Since moving to New Orleans in September, I’ve been struck by how very town-like this ‘city’ is. It’s decidedly lacking in the metropolitan aura of Chicago or Seattle, or even San Francisco which, at not even 50 square miles, is tiny but feels big. (By contrast, New Orleans is nearly 170 square miles.) This is the kind of place that you can’t help but run into people you know pretty much everywhere you go.

New Orleans and Nashville have a lot of obvious similarities. Both are southern cities that draw in outsiders, tourists and transplants alike. Both make their bread and butter on the music and drinking industries. And both reticently face the changing social norms of America, and the world (New Orleans is surprisingly conservative considering its reputation). But whereas Music City draws musicians interested in a ‘professional’ career, locals in New Orleans seem skeptical of anyone who makes too much money as a musician or artist of any kind. This town thrives on a local music scene that stays local. Bands from the area predominantly tour in this city, while touring bands from outside the city play all around it but rarely here (it’s notable that Leonard Cohen is playing his first ever show here tomorrow night.)

There is no doubt that the locals love their city. This is true of every city, of course. Chicagoans, Seattle-lites, New Yorkers, they will all tell you why their particular hub is the place to be. But the Nahleans locals also have this tendency to live in a constant state of nostalgia. This city was much better before. Before what? Katrina, sure, but even before that. In the 90s, or further back, that was the heyday. Now, this isn’t unique to New Orleans (LCD Soundsystem’s “New York, I Love You But You’re Bringing Me Down” is a sharp ode to a pre-clean up Big Apple), but there is a tangible feeling that no one here thinks the city is as good as it once was.

Since Katrina, the number of restaurants in the city has purportedly doubled. An optimist would certainly peg that as a sign of financial growth that could bring the city into a more modern, stable future. But ask most locals, and they’ll tell you that the increase in restaurants has not brought with it an increase in money.

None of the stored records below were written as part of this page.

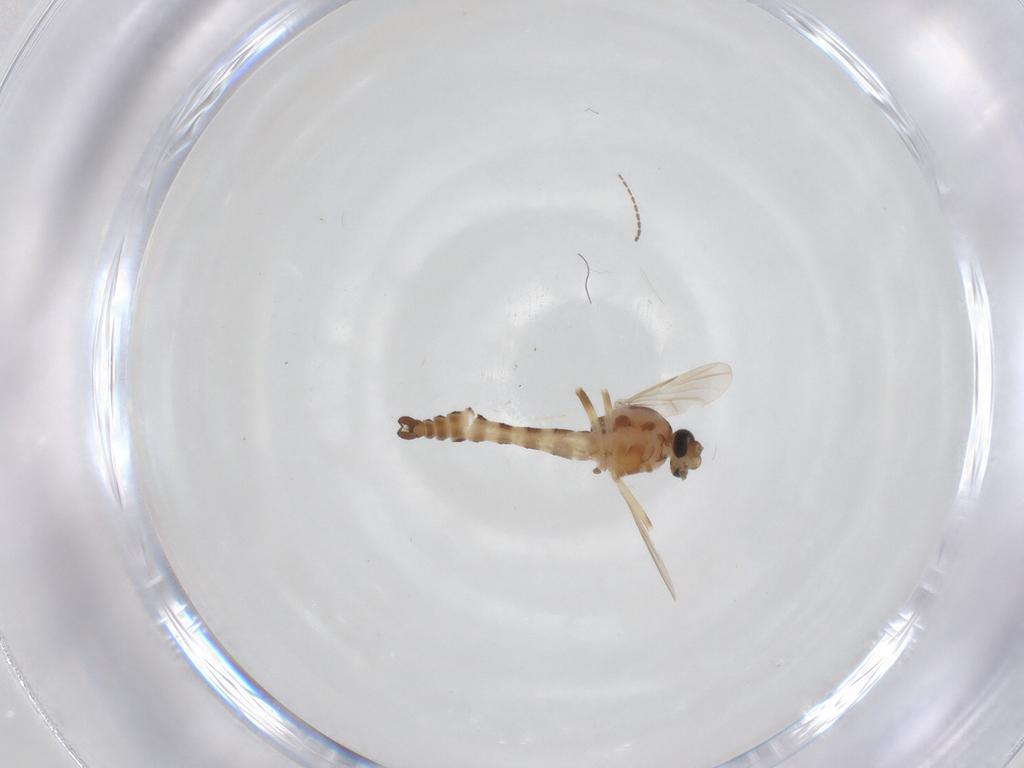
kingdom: Animalia
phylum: Arthropoda
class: Insecta
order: Diptera
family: Ceratopogonidae
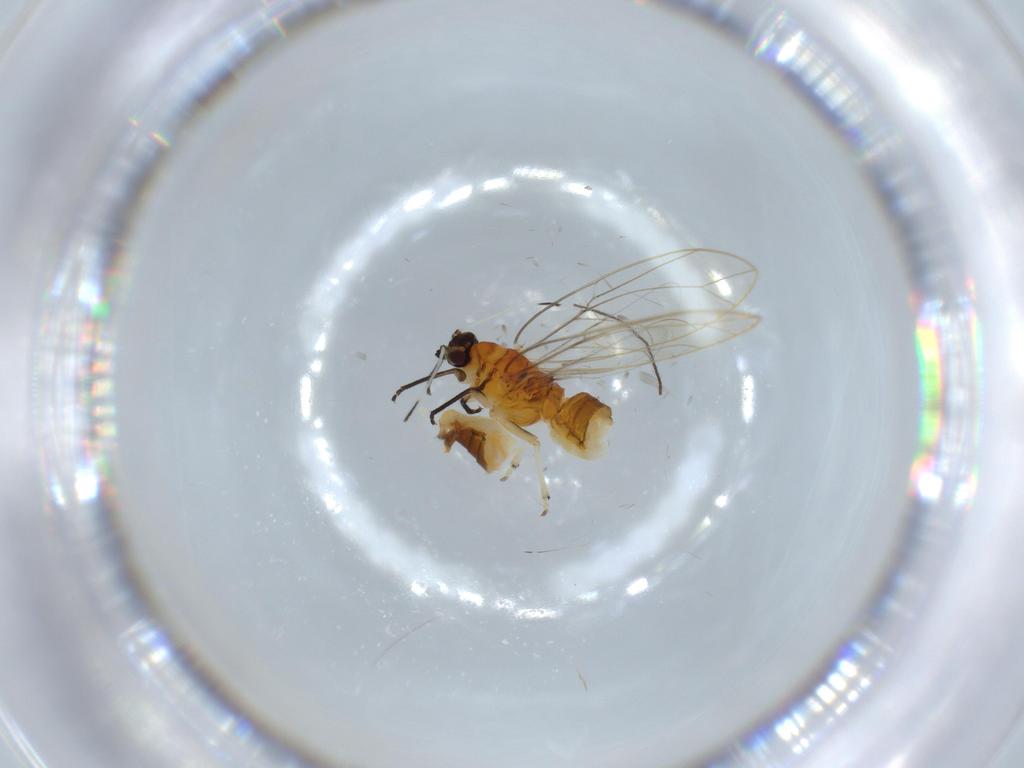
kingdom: Animalia
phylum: Arthropoda
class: Insecta
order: Hemiptera
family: Triozidae
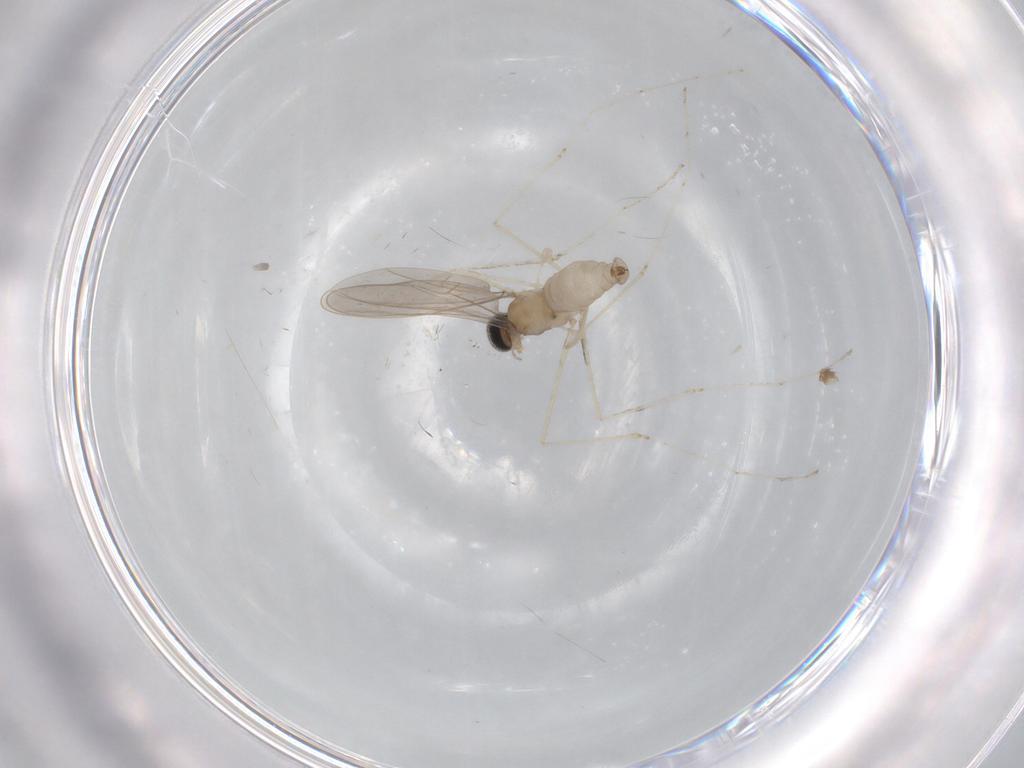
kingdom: Animalia
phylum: Arthropoda
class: Insecta
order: Diptera
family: Cecidomyiidae
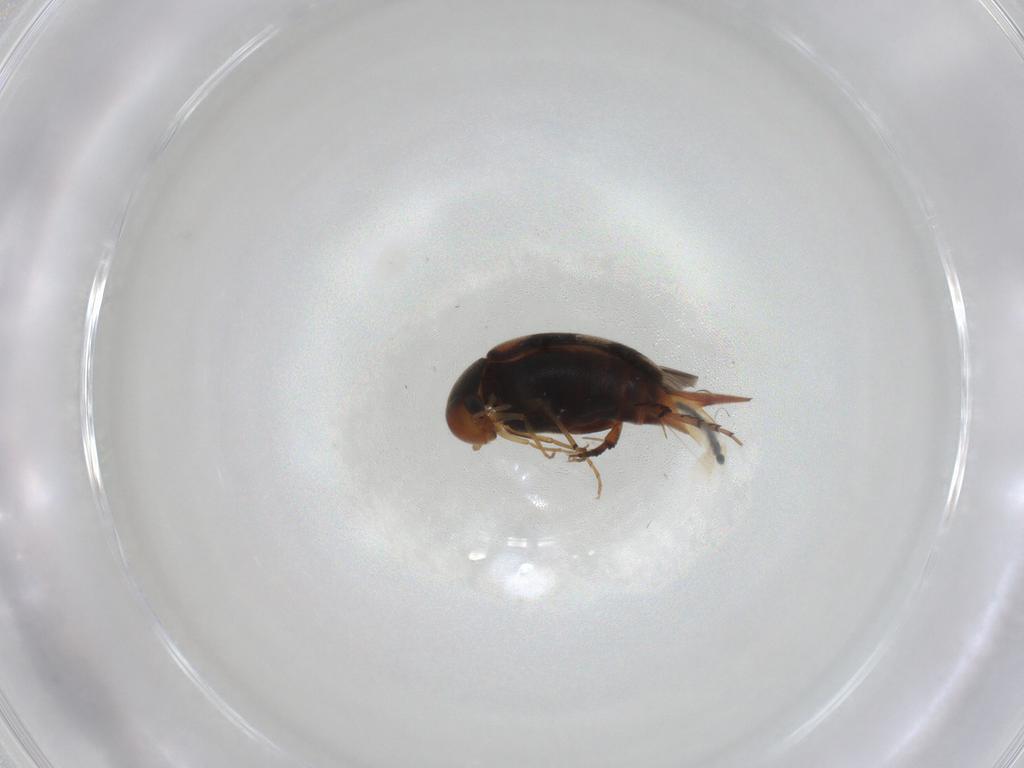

Servers are making much less income than they used to, and while new establishments bring with it more jobs, that doesn’t really seem to please the locals. (That the culture down here stridently de-emphasizes ‘straight’ jobs for more artistic occupations certainly plays a part in the dampened enthusiasm.)

It doesn’t help that all outside money is met with the same sort of weary distrust with which the Native Americans must have met the Spaniards.

This all begs the question, then, what is New Orleans? Is it a city in decline or a city on the verge of a new birth? The impression I get from talking from people who have lived here for years is that it’s the former, yet if any outsider (myself, for instance) were to make any such assertion, that person would certainly be met with scorn and counterarguments. It’s not unique to this city, by any means, but New Orleans clearly has “We can talk shit on us but you can’t”-itis.

I still have five more months in the city, so I’m by no means ready to offer my definitive conclusions on the city. All I can say so far is that this is an odd city in a state of flux. It believes it has a right to exist exactly as it always has, and while I’m sympathetic to the desire to preserve an important and idiosyncratic part of America’s history, I don’t believe it’s realistic for the rest of the country to keep pumping funds and interest into a city whose infrastructure is so firmly planted in the unchanging past. 

(If another Katrina-sized storm demolishes this city, I suspect our increasingly financially conservative nation will be even less willing to offer support than they were the first time.)

New Orleans is kind of like your crazy, adventurous friend who you admire and look up to when you’re a teenager, but now you’re in your thirties and you’re thinking, “Maybe there’s more to life than partying all the time.”

Like I said, I have five more months in the city, and it’s heading into the season of warm (but not quite hot) weather and outside festivals. A lot can still happen to help shape my memory and opinion of the city.

But for now, I’m left wondering, what exactly is this city?